Feasts and fertility celebrations would have been carried out at the site, before Christianity came along and purged Norse religion.
By the end of the Viking period around 1050, most Vikings were Christians. But before that, they would famously pray to the Norse pantheon, which features gods like Thor or Odin. The transition wasn’t exactly smooth or clear: the two belief systems often intertwined and influenced each other in Scandinavia.
To this day, pagan celebrations of midsummer and midwinter remain very popular across the area, and in medieval times, they were extremely important to Norse society. The recently discovered “godhouse” was probably used for these celebrations — a large “phallus stone” found in 1928 supports this theory, as midsummer is essentially a fertility celebration.
Archaeologists have found this type of godhouse before, but never preserved as clearly as this one.
“We have discovered the most perfectly shaped godhouse of all the finds so far—I know of no other Scandinavian buildings in which the house construction is as clear as it is here,” Bergen University Museum architect Søren Diinhoff, who helped lead the excavation, tells Syfy Wire’s Elizabeth Rayne. “I think our building is central to document and verify this very special architecture.”
Archaeologists from Norway’s University Museum of Bergen unearthed the remains of the 8th-century structure in the village of Ose during construction work for new houses. Hidden between the fjords, Ose is a quaint little village, still embodying the vibe of Norwegian sagas and legends, while also looking towards the future — hence the new housing development.
The godhouse building itself is long gone, but the foundation can still tell us a lot about Norse society at the time. The building appears to have been 45 feet long, 26 feet wide, and up to 40 feet tall (14 x 8 x 12 meters). The fact that it was such a large building already shows that Norse society was in a transition stage.

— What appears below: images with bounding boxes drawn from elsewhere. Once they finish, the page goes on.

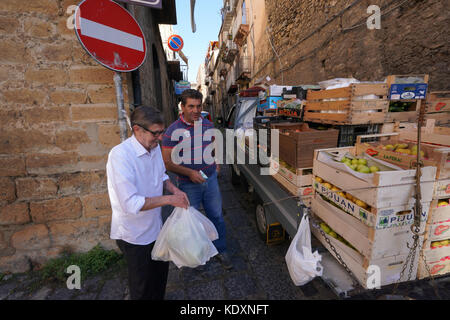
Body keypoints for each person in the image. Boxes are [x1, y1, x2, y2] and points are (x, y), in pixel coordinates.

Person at [106, 106, 190, 300]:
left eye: (162, 132)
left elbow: (160, 176)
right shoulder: (120, 156)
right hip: (134, 235)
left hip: (156, 227)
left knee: (159, 280)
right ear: (137, 130)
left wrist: (174, 189)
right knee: (141, 288)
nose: (160, 138)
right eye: (156, 133)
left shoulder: (153, 147)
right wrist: (170, 200)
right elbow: (130, 203)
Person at [161, 89, 233, 270]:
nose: (195, 110)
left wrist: (216, 162)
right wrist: (189, 173)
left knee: (216, 216)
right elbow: (167, 163)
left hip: (210, 180)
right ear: (182, 107)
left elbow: (215, 143)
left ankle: (221, 250)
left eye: (198, 106)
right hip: (187, 184)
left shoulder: (208, 125)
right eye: (191, 106)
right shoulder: (172, 131)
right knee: (190, 221)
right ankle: (195, 255)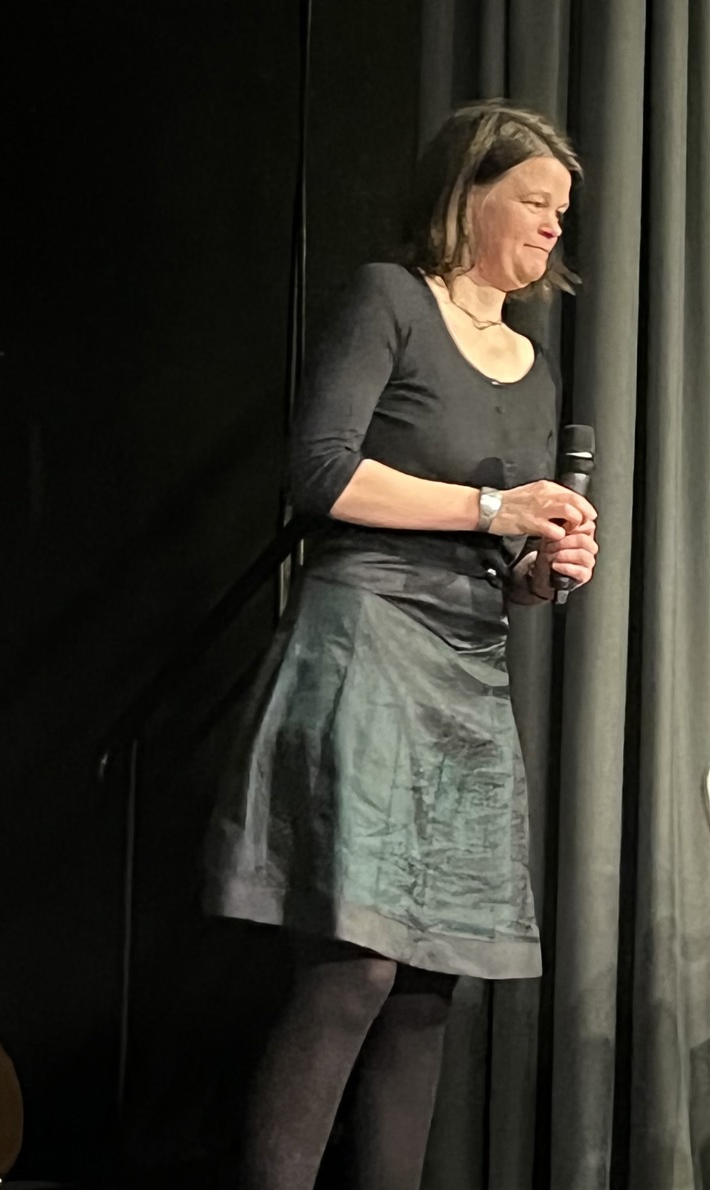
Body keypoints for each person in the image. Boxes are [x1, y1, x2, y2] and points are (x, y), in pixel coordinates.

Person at [203, 101, 597, 1190]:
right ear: (468, 196)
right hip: (368, 638)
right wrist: (493, 508)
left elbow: (505, 554)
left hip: (469, 670)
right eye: (534, 201)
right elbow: (323, 470)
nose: (552, 225)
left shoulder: (534, 364)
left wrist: (540, 565)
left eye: (562, 212)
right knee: (358, 968)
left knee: (430, 987)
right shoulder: (392, 300)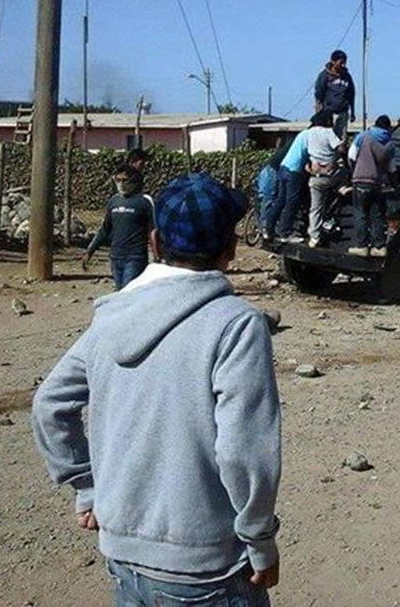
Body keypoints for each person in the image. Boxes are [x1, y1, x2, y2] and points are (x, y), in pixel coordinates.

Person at [33, 173, 281, 604]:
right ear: (231, 248)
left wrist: (87, 487)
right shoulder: (236, 324)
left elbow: (49, 404)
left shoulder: (111, 316)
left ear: (154, 242)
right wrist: (260, 540)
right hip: (205, 568)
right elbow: (244, 450)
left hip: (122, 557)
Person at [82, 165, 155, 290]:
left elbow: (153, 230)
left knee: (128, 292)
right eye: (118, 180)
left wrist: (158, 256)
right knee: (120, 292)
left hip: (135, 258)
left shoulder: (145, 201)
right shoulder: (113, 201)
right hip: (115, 257)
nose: (121, 184)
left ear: (134, 181)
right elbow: (105, 229)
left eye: (125, 180)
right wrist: (89, 251)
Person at [264, 118, 320, 245]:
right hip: (294, 171)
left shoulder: (302, 134)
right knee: (292, 202)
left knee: (280, 200)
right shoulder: (312, 137)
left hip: (283, 168)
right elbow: (313, 159)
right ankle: (285, 233)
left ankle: (268, 229)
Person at [348, 115, 396, 257]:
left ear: (375, 124)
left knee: (360, 213)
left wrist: (354, 171)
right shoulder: (390, 144)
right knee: (377, 215)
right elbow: (392, 169)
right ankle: (379, 247)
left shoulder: (364, 136)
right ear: (388, 128)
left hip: (361, 181)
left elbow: (351, 156)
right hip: (377, 184)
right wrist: (395, 185)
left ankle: (362, 246)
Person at [305, 111, 344, 248]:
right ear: (327, 121)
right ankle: (342, 188)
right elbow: (340, 149)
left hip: (315, 177)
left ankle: (314, 237)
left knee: (315, 208)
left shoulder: (309, 133)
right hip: (330, 175)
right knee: (345, 171)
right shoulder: (328, 132)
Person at [314, 49, 356, 138]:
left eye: (344, 63)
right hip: (328, 113)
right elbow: (319, 93)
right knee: (327, 137)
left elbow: (351, 94)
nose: (343, 65)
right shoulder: (324, 75)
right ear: (333, 61)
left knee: (340, 139)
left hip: (342, 112)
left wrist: (352, 112)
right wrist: (319, 110)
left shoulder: (347, 77)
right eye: (341, 63)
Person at [256, 147, 284, 236]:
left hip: (272, 168)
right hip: (272, 170)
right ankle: (265, 228)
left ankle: (264, 227)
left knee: (268, 198)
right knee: (268, 198)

In the Christian world, religion was centralized. You have large churches that operate as temples. Churches were often imposing and grand — spectacular architecture that would inspire devotion by making the viewer feel humble and awed. Nordic society, on the other hand, practiced outdoor prayer. Temples were smaller and more localized, and prayer was more intimate.
Things started to change in the 6th century when Norse populations made more contact with the rest of Europe. That’s when the first godhouses started to emerge. As the centuries passed, they started to look like Christian churches more and more. This particular building even featured a church-like tower, which would have been rather unusual in previous centuries.
But Norse gods remained the object of worship.
Archaeologists found cooking pits and animal bones that predate the building itself, as well as figurines depicting gods such as Odin or Thor. This all suggests the site was used for midsummer and midwinter celebrations for a long time. These would have featured lavish feasts, a good old fashioned pagan ritual. The researchers also found two traditional longhouses that contained a circular area, a shape often associated with religious practice in Nordic societies.
Ultimately, Norse religion was purged and Christianity became dominant in Scandinavia. Many Norse buildings were burned and destroyed in this purge, but it’s unclear if the one at Ose suffered the same fate. Researchers will assess the building remains to see if this was indeed the case.